CREATE OR REPLACE TABLE texts (
original_text STRING
);
-- Insert sample data
INSERT INTO texts (original_text)
VALUES
('The quick brown fox feels happy and joyful'),
('A hard journey, but it was painful and sad'),
('Uncertain outcomes leave everyone unsure and hesitant'),
('The movie was excellent and everyone loved it'),
('A terrible experience that made me feel bad');
SELECT
original_text,
sentiment_analysis(original_text) AS processed_text
FROM
texts;
| original_text | processed_text |
|----------------------------------------------------------|---------------------------------------------------|
| The quick brown fox feels happy and joyful | Sentiment Score: 1; Sentiment Label: Positive |
| A hard journey, but it was painful and sad | Sentiment Score: -1; Sentiment Label: Negative |
| Uncertain outcomes leave everyone unsure and hesitant | Sentiment Score: 0; Sentiment Label: Neutral |
| The movie was excellent and everyone loved it | Sentiment Score: 1; Sentiment Label: Positive |
| A terrible experience that made me feel bad | Sentiment Score: -2; Sentiment Label: Negative |
JavaScript
A JavaScript UDF allows you to invoke JavaScript code from a SQL query via Databend's built-in handler, enabling seamless integration of JavaScript logic within your SQL queries.
Data Type Mappings
The following table shows the type mapping between Databend and JavaScript:
Databend Type | JS Type |
---|---|
NULL | null |
BOOLEAN | Boolean |
TINYINT | Number |
TINYINT UNSIGNED | Number |
SMALLINT | Number |
SMALLINT UNSIGNED | Number |
INT | Number |
INT UNSIGNED | Number |
BIGINT | Number |
BIGINT UNSIGNED | Number |
FLOAT | Number |
DOUBLE | Number |
STRING | String |
DATE / TIMESTAMP | Date |
DECIMAL | BigDecimal |
BINARY | Uint8Array |
Usage Examples
This example defines a JavaScript UDF named "gcd_js" to calculate the greatest common divisor (GCD) of two integers, and applies it within a SQL query:
CREATE FUNCTION gcd_js (INT, INT) RETURNS BIGINT LANGUAGE javascript HANDLER = 'gcd_js' AS $$
export function gcd_js(a, b) {
while (b != 0) {
let t = b;
b = a % b;
a = t;
}
return a;
}
$$
SELECT
number,
gcd_js((number * 3), (number * 6))
FROM
numbers(5)
WHERE
(number > 0)
ORDER BY 1;
WebAssembly
A WebAssembly UDF allows users to define custom logic or operations using languages that compile to WebAssembly. These UDFs can then be invoked directly within SQL queries to perform specific computations or data transformations.
Usage Examples
In this example, the "wasm_gcd" function is created to compute the greatest common divisor (GCD) of two integers. The function is defined using WebAssembly and its implementation resides in the 'test10_udf_wasm_gcd.wasm.zst' binary file.

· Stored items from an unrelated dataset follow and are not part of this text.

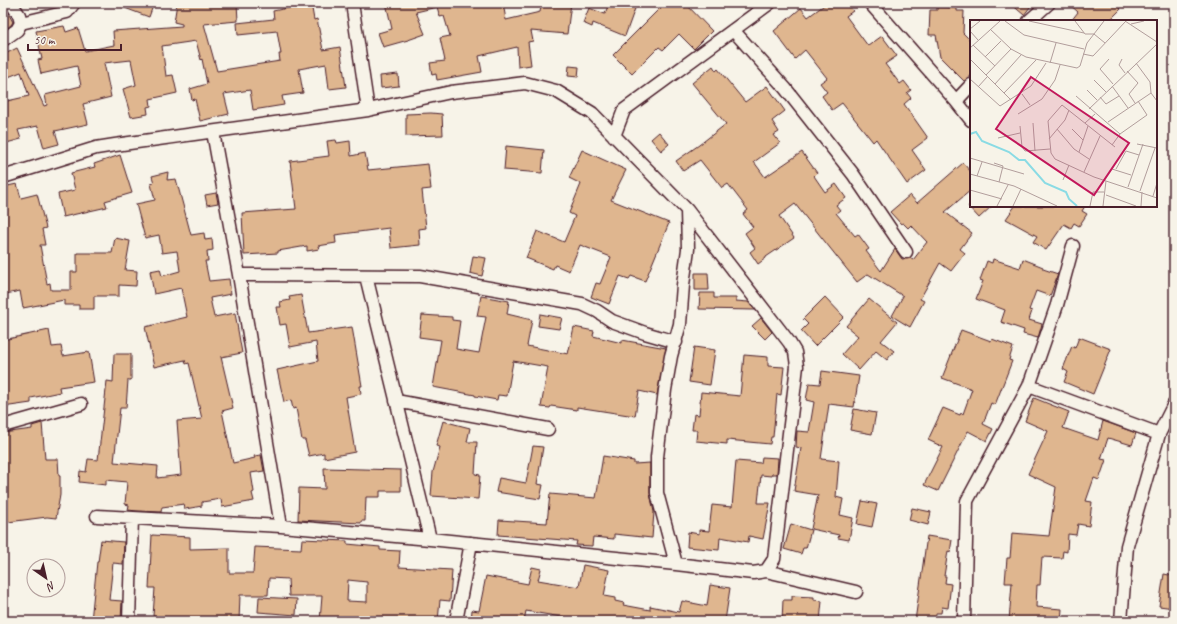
<svg xmlns="http://www.w3.org/2000/svg" width="1177" height="624" viewBox="0 0 1177 624" font-family="Caveat,sans-serif">
<style>
.building{fill:#dfb68f;stroke:#4a1f2b;fill-rule:evenodd}
.lines{fill:none;stroke-linecap:round;stroke-linejoin:round}
.minor-casing{stroke:#4a1f2b;stroke-width:15}
.minor{stroke:#f7f3e8;stroke-width:12}
.inset-river{fill:none;stroke:#8adbe4;stroke-width:2}
.inset-road{fill:none;stroke:#b29e9c;stroke-width:1}
.view{fill:#c2185b;fill-opacity:0.15;stroke:#c2185b;stroke-width:2}
.inset-edge{fill:none;stroke:#4a1f2b;stroke-width:2}
</style>
<rect width="100%" height="100%" fill="#f7f3e8"/>
<filter id="ink" filterUnits="userSpaceOnUse"><feTurbulence type="fractalNoise" baseFrequency=".025" numOctaves="2"/><feDisplacementMap in="SourceGraphic" scale="8" xChannelSelector="R" yChannelSelector="G"/><feConvolveMatrix kernelMatrix="1 2 1 2 8 2 1 2 1" color-interpolation-filters="sRGB"/></filter>
<g filter="url(#ink)">
<path class="building" d="M114,3H154L149,17L114,4Z
M177,3H237L238,21L204,24L217,71L280,61L279,54H281L277,31L238,35L237,23L274,19L273,11L311,3L314,20L317,19L323,50L340,47L346,87L329,89L326,64L299,69L303,93L282,96L284,105L253,110L250,90L224,94L229,114L200,121L195,99L192,100L190,89L207,84L202,59L201,60L196,41L162,46L166,76L173,75L177,93L150,99L151,106L147,107L148,114L131,117L123,89L136,85L131,60L104,63L111,97L83,104L88,124L55,131L59,144L44,148L38,126L18,130L21,139L3,144V102L29,96L21,72L3,79V55L17,48L44,106L47,105L45,95L81,86L77,66L41,74L38,60L42,59L36,31L64,26L66,32L78,28L85,51L114,45L113,31L182,26V24L174,22Z
M386,3H437V5H440V3H503L506,20L540,12L542,3H571L567,34L531,31L533,41L528,42L531,65L518,67L517,47L479,56L482,72L437,80L436,74L432,75L430,63L445,61L440,38L450,36L444,16L440,17L437,7L416,12L425,34L408,40L383,47L378,33L392,29Z
M609,3H637L625,36L593,23L592,27L583,23L589,8L605,14Z
M665,3H685L712,31L694,49L679,34L663,50L659,47L632,74L613,55Z
M827,3H846L853,11L846,16L868,46L882,36L897,56L885,64L900,84L904,81L911,90L907,93L911,98L904,104L928,138L912,150L926,170L907,184L876,139L873,142L842,103L832,110L822,96L827,92L820,83L827,78L805,50L795,59L774,31L801,8L808,17Z
M1010,3H1033L1024,15Z
M1068,3H1115L1121,9L1109,21H1071L1078,12Z
M937,7L957,8V11H964L963,33L971,41V76L964,81L940,57L936,35H929L930,10H937Z
M8,13L13,22L11,25L3,31V16Z
M569,66L579,67L578,77L568,76Z
M713,66L716,71L718,69L745,102L767,86L785,111L772,121L779,132L774,135L780,143L754,162L765,177L802,152L817,173L814,176L825,192L836,184L846,198L836,205L840,210L836,213L855,236L858,234L869,249L866,251L881,271L895,249L902,259L910,258L913,260L927,242L911,225L908,228L903,223L901,224L890,212L910,195L917,203L963,163L971,172V190L945,212L972,233L960,249L965,253L951,271L940,263L920,299L924,301L910,327L892,316L903,296L868,274L857,282L795,204L779,216L794,238L766,257V258L758,264L750,252L755,248L745,233L753,227L743,214L748,210L728,184L722,188L700,160L683,171L676,161L699,145L726,124L692,83Z
M398,74L399,86L381,88L380,76Z
M431,113L442,114L443,135L406,136V114Z
M659,132L669,144L661,151L651,139Z
M336,140L337,143L350,141L351,156L365,153L368,170L428,164L431,189L422,190L426,228L419,229L420,245L391,248L389,228L335,235L336,243L318,246L319,249L307,251V246L278,251V253L244,255L242,213L296,209L290,161L329,156L327,141Z
M506,146L544,150L542,173L504,170Z
M582,150L626,170L611,200L669,223L645,281L631,276L629,279L620,276L609,304L591,297L596,283L600,284L611,257L580,245L569,271L555,265L553,269L526,258L537,231L564,242L575,216L569,213L581,184L569,178Z
M120,155L132,193L105,201L107,207L63,217L58,194L75,190L71,173L95,167L94,164Z
M168,172L167,180L176,179L191,235L204,233L205,240L212,239L213,250L207,251L208,261H205L209,281L229,279L231,294L210,298L214,317L235,313L242,353L221,357L233,408L222,411L233,463L255,458L254,456L261,455L264,471L251,473L254,492L252,493L254,501L222,507L221,499L202,502V506L185,509L184,504L162,507L161,512L137,511L128,510L129,505L125,504L127,482L106,480V485L79,482L80,471L86,472L88,459L98,460L107,381L113,382L114,354H131V380H128L126,408H120L114,462L158,466L157,478L181,475L177,421L202,419L189,363L186,364L185,360L154,367L145,327L187,317L181,288L154,294L150,271L160,269L162,276L180,271L177,251L162,253L159,235L145,238L136,204L155,200L151,184L154,183L152,176Z
M17,184L21,198L37,194L46,228L42,229L45,245H40L47,284L50,283L51,290H71V272H77V253H112L115,238L130,241L125,270L137,271L136,286L119,285V296H94V309H79V305H64V300L23,308L20,291L6,294L3,277V187Z
M216,193L218,203L207,205L205,195Z
M968,206H992L979,218Z
M1015,206H1085L1082,211L1087,214L1079,226L1074,223L1071,228L1064,224L1046,250L1033,242L1037,236L1006,219Z
M473,256L486,258L482,276L470,273Z
M993,259L1020,268L1023,259L1043,267V269L1058,274L1050,296L1036,291L1029,310L1032,311L1029,320L1042,324L1038,338L1023,334L1024,330L1001,322L1005,310L976,299L983,281L980,280L987,261L992,263Z
M695,273H708L709,290H695Z
M700,293H714V298H736V301L748,302L755,310L699,309Z
M301,295L308,333L352,327L362,386H360L361,394L346,397L355,452L324,458V453L309,456L305,440H302L296,408L293,409L291,400L284,402L277,370L318,361L316,342L290,347L286,324L280,325L277,307H281L280,302L290,300L289,297Z
M481,296L509,301L507,314L532,320L527,346L568,354L574,327L594,331L593,336L622,343V340L666,348L657,395L639,391L635,416L577,407V410L551,406L550,408L541,407L548,367L513,361L507,396L498,395L497,400L475,396V395L433,387L441,340L419,337L422,315L452,317V320L460,321L456,349L479,353L486,317L477,316Z
M825,297L844,317L815,346L801,331L808,324L803,319Z
M869,299L897,322L881,341L894,351L887,360L876,351L859,370L842,354L858,336L846,326Z
M540,314L562,318L559,329L538,326Z
M761,318L772,332L765,339L752,326Z
M49,330L52,347L61,346L63,356L89,352L94,382L59,387L60,392L31,398V403L3,407V340Z
M961,330L991,341L992,339L1013,347L1009,360L1012,361L995,405L991,403L983,424L993,429L987,441L968,431L938,491L924,485L943,447L928,440L943,408L960,415L961,413L963,414L972,389L942,378Z
M1079,337L1111,349L1093,394L1064,382L1068,372L1063,369L1072,346L1075,348Z
M694,347L715,350L710,385L689,382Z
M744,355L768,357V366L784,367L781,395L777,394L773,437H771L770,444L727,440V444L696,441L697,430H692L694,414L699,415L701,392L740,396Z
M822,371L859,376L854,407L829,404L821,459L839,461L836,497L843,499L840,515L853,518L849,540L838,538L839,535L811,529L818,495L794,491L801,448L796,447L797,431L809,432L814,402L806,400L809,383L820,384Z
M1034,398L1069,412L1063,428L1098,440L1103,421L1136,433L1132,445L1108,438L1101,459L1106,460L1099,480L1094,478L1086,501L1092,502L1089,526L1078,524L1076,535L1068,534L1067,552L1063,551L1062,558L1042,557L1040,585H1037L1036,607L1062,609L1061,621H1009L1012,583H1005L1007,558H1010L1012,533L1049,536L1056,487L1028,474L1048,431L1025,421Z
M854,409L876,413L872,434L850,430Z
M443,421L470,428L467,442H477L475,474L480,475L478,499L431,496L433,472L440,447L436,446Z
M42,423L45,459H58L59,476H60V495L56,518L47,517L8,522L7,515H3V433L32,429V426Z
M533,446L543,447L537,484L543,485L540,499L496,492L499,478L526,483Z
M603,456L634,461V464L650,463V493L654,512L652,538L614,534V539L593,537L592,546L576,545L577,541L498,535L499,520L547,523L550,494L596,498Z
M762,457L778,458L777,474H772L771,476L761,475L758,503H770L763,539L749,536L748,542L720,537L719,550L687,547L688,532L699,534V530L709,531L712,505L732,507L736,461L761,463Z
M324,468L401,470V491H380V497H366L365,521H361V523L298,520L299,488L325,489Z
M862,501L877,504L872,527L857,524Z
M912,508L931,512L928,525L909,520Z
M791,524L811,530L806,548H803L801,554L784,549Z
M152,535L190,537V549L229,548V573H253L255,547L301,549L302,539L347,541V544L380,547V550L400,551L399,567L452,570L450,601L440,600L438,621H320L322,596H289L288,579L269,578L268,595H240L239,621H157L158,617L153,616L155,588H149ZM348,580L367,582V602L347,601Z
M927,536L952,540L950,552L948,551L944,576H946L945,583L951,584L948,608L942,607L941,613H936L935,621H915Z
M101,540L124,542L123,564L113,563L109,600L122,601L121,621H91L97,562H98Z
M583,565L609,570L604,596L615,598V601L624,603L623,605L650,610V606L679,612L682,601L707,606L710,585L730,588L725,621H585L526,611L524,621H471L472,610L479,611L486,576L528,584L532,567L541,569L538,580L579,587Z
M1164,574L1174,576V608L1159,606Z
M792,596L814,597V600L822,601L820,621H782L783,600H792Z
M259,597L297,599L296,615L258,612Z"/>
<g class="lines">
<g class="minor-casing">
<path id="minor" d="M352,3L368,110
M870,3L956,101L971,120
M1029,21L1049,3
M21,23L67,12L74,3
M733,30L785,88L853,174L906,252
M3,40L17,30L21,23L19,15L11,3
M956,101L971,85
M213,132L239,275L281,526
M614,136L624,110L770,3
M3,177L96,148L115,145L368,110L451,92L525,83L556,91L592,113L687,210L789,342L795,352L797,366L774,559L766,571L753,573L676,564L430,539L281,526L97,516
M239,275L420,276L582,304L597,311L612,321L645,333L676,342
M366,276L430,539
M1029,386L1159,434
M396,401L548,429
M3,426L81,404
M676,564L657,493V457L665,390L671,356L680,324L683,285L688,249L687,210
M766,571L856,592
M129,621L132,518
M456,621L471,543
M964,621L967,501L1029,386L1057,305L1073,246
M1121,621L1127,546L1159,434L1174,404"/>
</g>
<use href="#minor" class="minor"/>
</g>
</g>
<g transform="translate(970 20)">
<rect width="187" height="187" fill="#f7f3e8"/>
<path class="inset-river" d="M0,114L6,112L12,121L39,132L49,140H55L75,163L96,172L99,179L107,186"/>
<path class="inset-road" d="M35,1L54,15L114,29M59,1L114,13M105,1L115,14H124L135,23M155,1L187,22M161,4L174,1M0,9L10,1M20,9L41,29L56,37L107,48L110,46L117,23L134,1M0,11L8,20M3,25L25,46M0,28L30,1M113,34L123,36L156,1M15,37L31,21M0,39L41,80M139,39L130,49L143,64M152,39L149,45L155,53M80,43L86,23M166,43L180,62L181,73L187,81M157,51L168,63L159,74L165,83M16,55L41,29M0,59L30,86L61,66L76,43M124,60L136,72M25,64L51,35M142,66L158,88M8,67L17,57M117,70L127,80M34,73L66,40M52,74L60,85M106,76L150,114M130,77L136,84L149,76M119,89L187,24M48,94L72,79L85,60L90,45M138,102L181,73M63,103L65,131M115,103L125,94M50,106L52,127L55,131L80,129M87,109L104,129L119,139M102,109L113,120M28,118L50,113M79,119L95,100L99,90M167,124L187,128M142,125L150,114L177,95L168,81M145,127L92,85L78,101L81,133L85,139L124,157L187,178M109,132L118,106M0,138L54,154M24,143L33,146L29,162M142,149L161,155M146,149L156,131L169,135M114,152L130,116M0,154L44,166L87,186M7,156L12,142M93,160L99,145M158,167L173,124M0,170L32,179M170,171L185,128M136,175L166,186M183,176L187,163M27,186L38,165M43,186L51,169M120,186L123,172H134M133,186L136,161M171,186L172,172"/>
<path class="view" d="M61,57L159,123L124,175L26,109Z"/>
<rect width="187" height="187" class="inset-edge"/>
</g>
<rect width="1177" height="624" fill="none" stroke="#f7f3e8" stroke-width="16"/>
<rect x="8" y="8" width="1161" height="608" fill="none" stroke="#4a1f2b" stroke-width="1.5" filter="url(#ink)"/>
<g transform="translate(46 578) rotate(146)"><circle r="19" fill="#f7f3e8" stroke="#b29e9c"/>
<path d="M0-3L7 15L0 10L-7 15Z" fill="#4a1f2b"/>
<text y="-6" font-size="11" font-weight="bold" text-anchor="middle" fill="#4a1f2b">N</text>
</g>
<path d="M28 44v6h93v-6" fill="none" stroke="#4a1f2b" stroke-width="2"/>
<text x="34" y="44" font-size="12" fill="#4a1f2b" stroke="#f7f3e8" stroke-width="3" paint-order="stroke">50 m</text>
</svg>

Prior to its execution, the function implementation undergoes a series of steps. First, it is compiled into a binary file, followed by compression into 'test10_udf_wasm_gcd.wasm.zst'. Finally, the compressed file is uploaded to a stage in advance.
The function can be implemented in Rust, as demonstrated in the example available at https://github.com/risingwavelabs/arrow-udf/blob/main/arrow-udf-wasm/examples/wasm.rs
CREATE FUNCTION wasm_gcd (INT, INT) RETURNS INT LANGUAGE wasm HANDLER = 'wasm_gcd(int4,int4)->int4' AS $$@data/udf/test10_udf_wasm_gcd.wasm.zst$$;
SELECT
number,
wasm_gcd((number * 3), (number * 6))
FROM
numbers(5)
WHERE
(number > 0)
ORDER BY 1;
Managing UDFs
Databend provides a variety of commands to manage UDFs. For details, see User-Defined Function.